Friday, 26 February 2010

A Fairly Honourable Defeat - Book review

Another of my favourite novels by Iris Murdoch is A Fairly Honourable Defeat. Published in 1970, the story is set in London during a long, hot summer. Hilda and Rupert Foster have been happily married for twenty years; they are essentially 'the perfect couple'. The only shadows at their gate are Hilda's sister Morgan and their grown-up son Peter. Nevertheless the novel opens with them celebrating their anniversary.

As they sip champagne in the cool shade of their urban garden, dipping their feet in the small pool, they discuss Julius King and his return. Julius is the intellectual, cynical and Machiavellian man who Morgan left her husband, Tallis, for some years previously. Morgan followed Julius to America where their relationship broke down. As Hilda and Rupert bask in their comfort, happiness and companionship they worry about their circle. Fraught with tension, their friends seem to be on the brink of self-destruction.

Their home is the centre - the haven which every character seeks at some point during the novel. Morgan returns to London in Julius's wake. Peter moves in with Tallis and Rupert's brother Simon and his partner Axel enter the melee as Julius slowly embroils them all in his deceitful meddling.

Julius makes a pact with the obsessive Morgan that he can destroy Axel and Simon's relationship - what he does not tell her is that he will also set out to destroy Hilda and Rupert's marriage, using Morgan as his weapon.

The lies, deceit and mistrust are triggered by Julius but all the characters perpetuate what could have been dissolved at the beginning if only they had communicated openly with each other. Julius is the 'puppet master' but Simon and Morgan are just as responsible. Evil perhaps is not just something achieved through actions but also through irresponsibility. The plot unfurls in a frustrating yet gripping fashion and climaxes with one of the most unexpected events that I have ever read.

Again, Murdoch packs her writing with symbolism but it is more subtle in this novel than the symbolism in The Bell. Clothes, food, a telephone and a giant teddy bear all shed their basic, material functions and become indicators of the internal lives of the characters. The swimming pool is a magnet, a honey-trap and even as reader I was entranced also. My imagination dipped my own toes into the same "square of flashing shimmering blue in the middle of the courtyard garden". But then, I have long had an obsessive love for being in water.

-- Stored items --
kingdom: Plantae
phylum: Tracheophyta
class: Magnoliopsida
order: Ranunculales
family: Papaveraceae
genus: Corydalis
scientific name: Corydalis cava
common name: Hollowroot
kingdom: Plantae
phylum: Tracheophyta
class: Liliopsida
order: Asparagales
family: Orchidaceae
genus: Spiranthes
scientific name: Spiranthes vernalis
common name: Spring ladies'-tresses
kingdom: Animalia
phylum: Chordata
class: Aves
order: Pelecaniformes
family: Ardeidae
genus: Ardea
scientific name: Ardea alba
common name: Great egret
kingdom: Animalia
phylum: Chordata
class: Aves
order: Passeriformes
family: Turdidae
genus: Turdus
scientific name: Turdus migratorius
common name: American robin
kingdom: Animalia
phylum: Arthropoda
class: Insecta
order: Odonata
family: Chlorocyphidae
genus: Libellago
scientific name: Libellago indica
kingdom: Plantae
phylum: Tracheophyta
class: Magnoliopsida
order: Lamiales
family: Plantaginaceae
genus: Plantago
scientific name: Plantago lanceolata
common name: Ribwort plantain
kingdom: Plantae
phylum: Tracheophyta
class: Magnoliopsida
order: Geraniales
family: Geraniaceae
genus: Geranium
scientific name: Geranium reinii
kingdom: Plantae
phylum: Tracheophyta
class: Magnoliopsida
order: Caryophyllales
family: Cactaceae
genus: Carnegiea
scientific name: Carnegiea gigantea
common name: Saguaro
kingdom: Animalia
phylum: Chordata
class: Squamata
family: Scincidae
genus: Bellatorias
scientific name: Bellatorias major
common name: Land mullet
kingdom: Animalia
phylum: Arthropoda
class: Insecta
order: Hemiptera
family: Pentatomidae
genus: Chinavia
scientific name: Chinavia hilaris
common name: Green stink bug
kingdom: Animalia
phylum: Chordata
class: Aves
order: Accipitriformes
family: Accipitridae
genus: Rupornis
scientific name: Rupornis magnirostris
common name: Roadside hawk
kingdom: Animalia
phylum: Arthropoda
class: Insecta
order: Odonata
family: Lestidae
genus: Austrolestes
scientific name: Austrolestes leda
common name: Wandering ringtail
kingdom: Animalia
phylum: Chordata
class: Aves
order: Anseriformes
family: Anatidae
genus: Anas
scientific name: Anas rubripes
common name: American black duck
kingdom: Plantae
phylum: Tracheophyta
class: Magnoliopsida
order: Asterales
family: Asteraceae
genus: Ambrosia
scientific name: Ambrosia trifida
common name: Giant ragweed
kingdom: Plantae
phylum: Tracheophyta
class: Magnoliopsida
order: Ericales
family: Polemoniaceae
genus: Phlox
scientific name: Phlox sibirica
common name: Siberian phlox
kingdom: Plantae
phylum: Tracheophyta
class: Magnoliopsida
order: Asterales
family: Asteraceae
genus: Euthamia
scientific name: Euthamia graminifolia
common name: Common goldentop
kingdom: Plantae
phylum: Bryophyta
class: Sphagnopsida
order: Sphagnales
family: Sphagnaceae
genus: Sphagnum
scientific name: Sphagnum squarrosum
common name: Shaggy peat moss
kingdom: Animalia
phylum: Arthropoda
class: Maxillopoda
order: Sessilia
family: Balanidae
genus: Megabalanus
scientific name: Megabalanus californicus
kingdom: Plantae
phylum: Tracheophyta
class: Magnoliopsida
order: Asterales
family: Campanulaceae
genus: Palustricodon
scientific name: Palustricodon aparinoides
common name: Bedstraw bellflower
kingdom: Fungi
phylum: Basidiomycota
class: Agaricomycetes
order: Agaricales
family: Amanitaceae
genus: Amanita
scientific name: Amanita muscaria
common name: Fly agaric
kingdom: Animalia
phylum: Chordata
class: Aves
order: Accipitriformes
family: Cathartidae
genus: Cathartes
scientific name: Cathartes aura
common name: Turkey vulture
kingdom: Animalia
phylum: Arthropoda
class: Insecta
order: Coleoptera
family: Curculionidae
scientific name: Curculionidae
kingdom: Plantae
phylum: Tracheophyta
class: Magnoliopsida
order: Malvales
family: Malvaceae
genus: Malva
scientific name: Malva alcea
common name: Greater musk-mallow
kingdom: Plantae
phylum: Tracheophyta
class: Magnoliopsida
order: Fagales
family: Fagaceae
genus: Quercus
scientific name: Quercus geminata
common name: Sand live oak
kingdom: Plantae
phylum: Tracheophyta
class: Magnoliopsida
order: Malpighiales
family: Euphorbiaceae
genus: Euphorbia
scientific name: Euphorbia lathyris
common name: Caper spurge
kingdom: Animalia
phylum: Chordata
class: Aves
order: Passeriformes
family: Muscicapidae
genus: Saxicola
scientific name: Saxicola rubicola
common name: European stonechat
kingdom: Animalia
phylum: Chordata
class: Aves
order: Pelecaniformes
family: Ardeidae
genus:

-- Exercise requirements --
1) Answer these from the book review:
(a) In what year was the novel published?
(b) For which man did Morgan leave her husband?
(c) Which other novel does the reviewer compare this one's symbolism with?
2) Reproduce the stretch of the book review from "Their home is" through "as his weapon.".
Answer from the book review alone.

-- Solutions to the problems --
1)
(a) 1970
(b) Julius King
(c) The Bell

2)
Their home is the centre - the haven which every character seeks at some point during the novel. Morgan returns to London in Julius's wake. Peter moves in with Tallis and Rupert's brother Simon and his partner Axel enter the melee as Julius slowly embroils them all in his deceitful meddling.

Julius makes a pact with the obsessive Morgan that he can destroy Axel and Simon's relationship - what he does not tell her is that he will also set out to destroy Hilda and Rupert's marriage, using Morgan as his weapon.